◆ Directions for this task ◆
Please find every line in the entries below that contains the string "Journal", and copy it.

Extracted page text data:
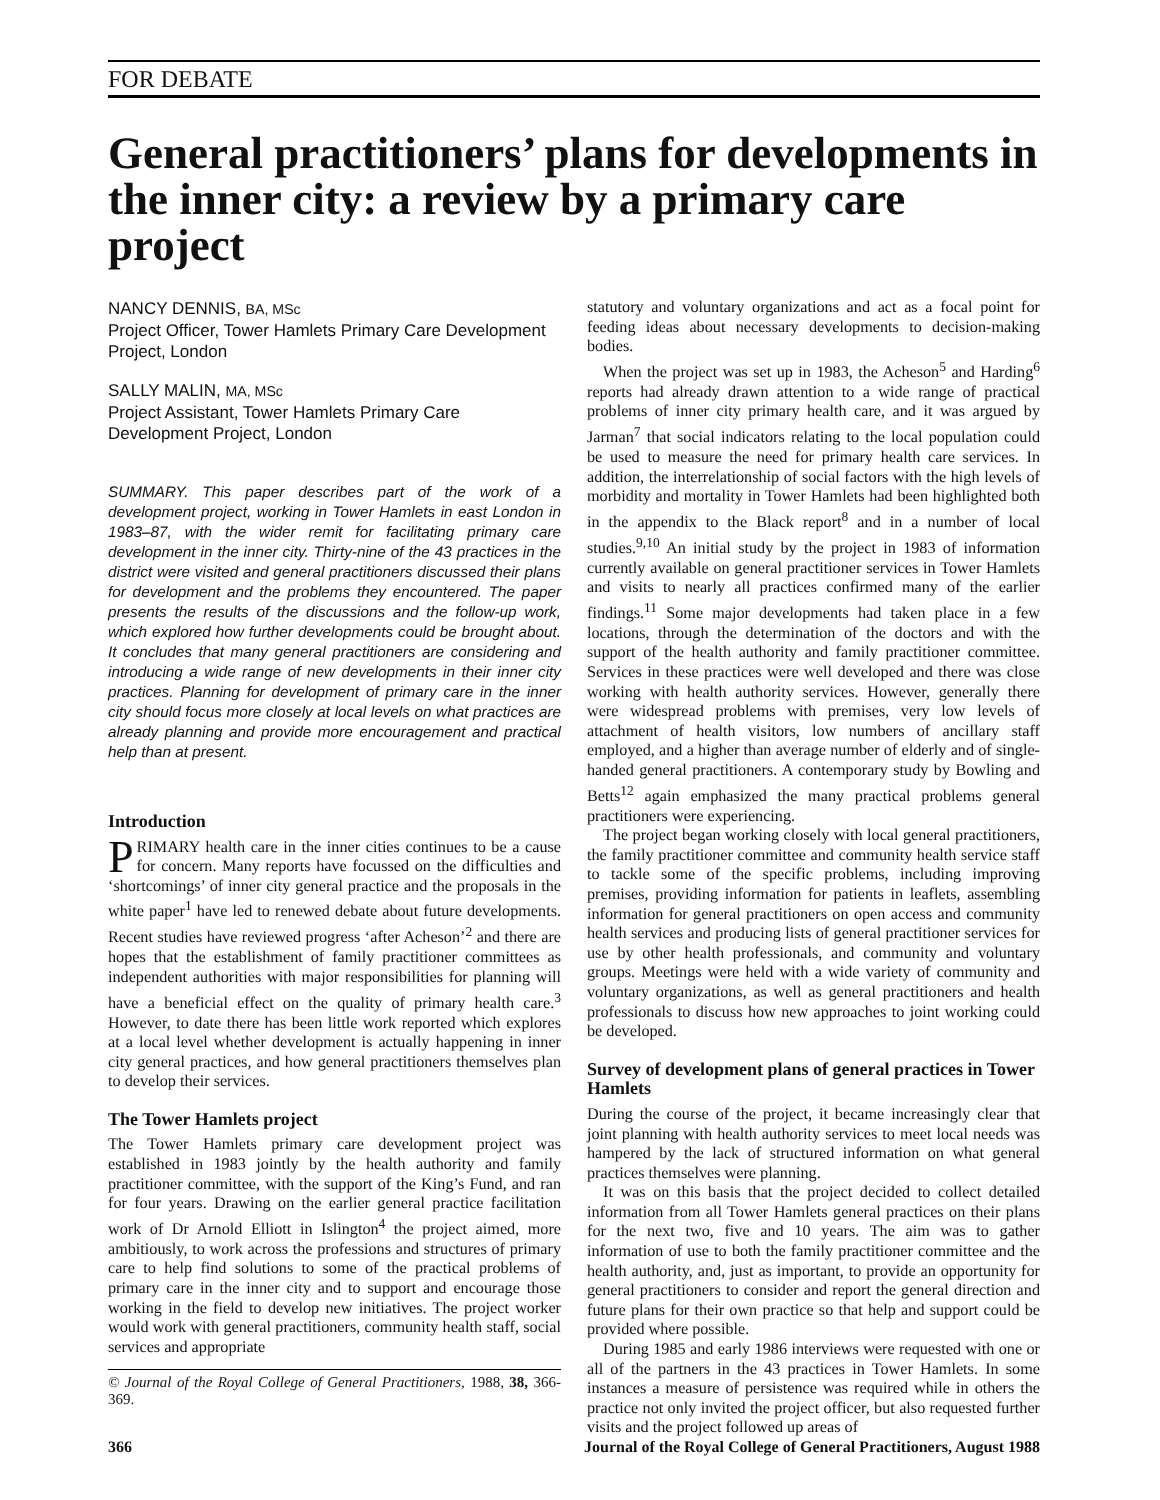FOR DEBATE
General practitioners’ plans for developments in the inner city: a review by a primary care project
NANCY DENNIS, BA, MSc
Project Officer, Tower Hamlets Primary Care Development Project, London
SALLY MALIN, MA, MSc
Project Assistant, Tower Hamlets Primary Care Development Project, London
SUMMARY. This paper describes part of the work of a development project, working in Tower Hamlets in east London in 1983–87, with the wider remit for facilitating primary care development in the inner city. Thirty-nine of the 43 practices in the district were visited and general practitioners discussed their plans for development and the problems they encountered. The paper presents the results of the discussions and the follow-up work, which explored how further developments could be brought about. It concludes that many general practitioners are considering and introducing a wide range of new developments in their inner city practices. Planning for development of primary care in the inner city should focus more closely at local levels on what practices are already planning and provide more encouragement and practical help than at present.
Introduction
PRIMARY health care in the inner cities continues to be a cause for concern. Many reports have focussed on the difficulties and ‘shortcomings’ of inner city general practice and the proposals in the white paper<sup>1</sup> have led to renewed debate about future developments. Recent studies have reviewed progress ‘after Acheson’<sup>2</sup> and there are hopes that the establishment of family practitioner committees as independent authorities with major responsibilities for planning will have a beneficial effect on the quality of primary health care.<sup>3</sup> However, to date there has been little work reported which explores at a local level whether development is actually happening in inner city general practices, and how general practitioners themselves plan to develop their services.
The Tower Hamlets project
The Tower Hamlets primary care development project was established in 1983 jointly by the health authority and family practitioner committee, with the support of the King’s Fund, and ran for four years. Drawing on the earlier general practice facilitation work of Dr Arnold Elliott in Islington<sup>4</sup> the project aimed, more ambitiously, to work across the professions and structures of primary care to help find solutions to some of the practical problems of primary care in the inner city and to support and encourage those working in the field to develop new initiatives. The project worker would work with general practitioners, community health staff, social services and appropriate
© Journal of the Royal College of General Practitioners, 1988, 38, 366-369.
statutory and voluntary organizations and act as a focal point for feeding ideas about necessary developments to decision-making bodies.
When the project was set up in 1983, the Acheson<sup>5</sup> and Harding<sup>6</sup> reports had already drawn attention to a wide range of practical problems of inner city primary health care, and it was argued by Jarman<sup>7</sup> that social indicators relating to the local population could be used to measure the need for primary health care services. In addition, the interrelationship of social factors with the high levels of morbidity and mortality in Tower Hamlets had been highlighted both in the appendix to the Black report<sup>8</sup> and in a number of local studies.<sup>9,10</sup> An initial study by the project in 1983 of information currently available on general practitioner services in Tower Hamlets and visits to nearly all practices confirmed many of the earlier findings.<sup>11</sup> Some major developments had taken place in a few locations, through the determination of the doctors and with the support of the health authority and family practitioner committee. Services in these practices were well developed and there was close working with health authority services. However, generally there were widespread problems with premises, very low levels of attachment of health visitors, low numbers of ancillary staff employed, and a higher than average number of elderly and of single-handed general practitioners. A contemporary study by Bowling and Betts<sup>12</sup> again emphasized the many practical problems general practitioners were experiencing.
The project began working closely with local general practitioners, the family practitioner committee and community health service staff to tackle some of the specific problems, including improving premises, providing information for patients in leaflets, assembling information for general practitioners on open access and community health services and producing lists of general practitioner services for use by other health professionals, and community and voluntary groups. Meetings were held with a wide variety of community and voluntary organizations, as well as general practitioners and health professionals to discuss how new approaches to joint working could be developed.
Survey of development plans of general practices in Tower Hamlets
During the course of the project, it became increasingly clear that joint planning with health authority services to meet local needs was hampered by the lack of structured information on what general practices themselves were planning.
It was on this basis that the project decided to collect detailed information from all Tower Hamlets general practices on their plans for the next two, five and 10 years. The aim was to gather information of use to both the family practitioner committee and the health authority, and, just as important, to provide an opportunity for general practitioners to consider and report the general direction and future plans for their own practice so that help and support could be provided where possible.
During 1985 and early 1986 interviews were requested with one or all of the partners in the 43 practices in Tower Hamlets. In some instances a measure of persistence was required while in others the practice not only invited the project officer, but also requested further visits and the project followed up areas of
366 Journal of the Royal College of General Practitioners, August 1988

◆ Answer below ◆
© Journal of the Royal College of General Practitioners, 1988, 38, 366-369.
366 Journal of the Royal College of General Practitioners, August 1988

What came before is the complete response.